Science at the Shine Dome 2010

Professor Vladimir Bazhanov FAA  
Department of Theoretical Physics, Australian National University

Vladimir Bazhanov obtained an MSc in physics in 1974 from the Moscow State University and a PhD in theoretical and mathematical physics in 1979 from the Institute for High Energy Physics (IHEP), Protvino – Russia’s largest particle accelerator centre. He worked at IHEP as a senior research scientist, specialising in quantum electrodynamics, quantum field theory and statistical mechanics. In 1990 he moved to Australia and joined the School of Mathematical Sciences and then the Research School of Physics and Engineering at the Australian National University.
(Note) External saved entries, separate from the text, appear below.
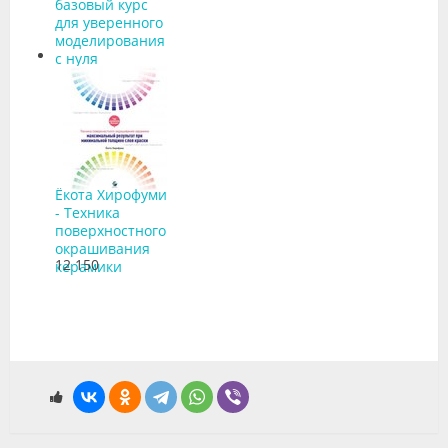
базовый курс
для уверенного
моделирования
с нуля
Ёкота Хирофуми
- Техника
поверхностного
окрашивания
12 150
керамики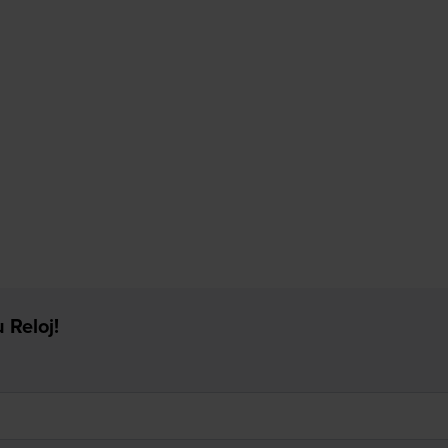
 Reloj!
He was head of the Department of Theoretical Physics at the ANU from 2001 to 2005 and held numerous visiting professor positions at overseas universities. He has made pioneering contributions in the field of exactly solvable models of quantum field theory and statistical mechanics.

Exact solutions: Past, present and future

In physics, an exact solution is a concise and complete mathematical description of the problem without using an approximation. Of course, not every physical problem can be solved exactly but, remarkably, it looks as though some of the most fundamental problems which determine our being are indeed exactly solvable (eg, the Kepler problem of planetary motion and the hydrogen atom in quantum mechanics). Intensive development of the theory of exactly solvable systems with a large or even infinite number of degrees of freedom started in the 1970s after the discovery of the Yang-Baxter equations. I will briefly describe the importance of this theory in physics and mathematics and outline prospects for future developments and applications.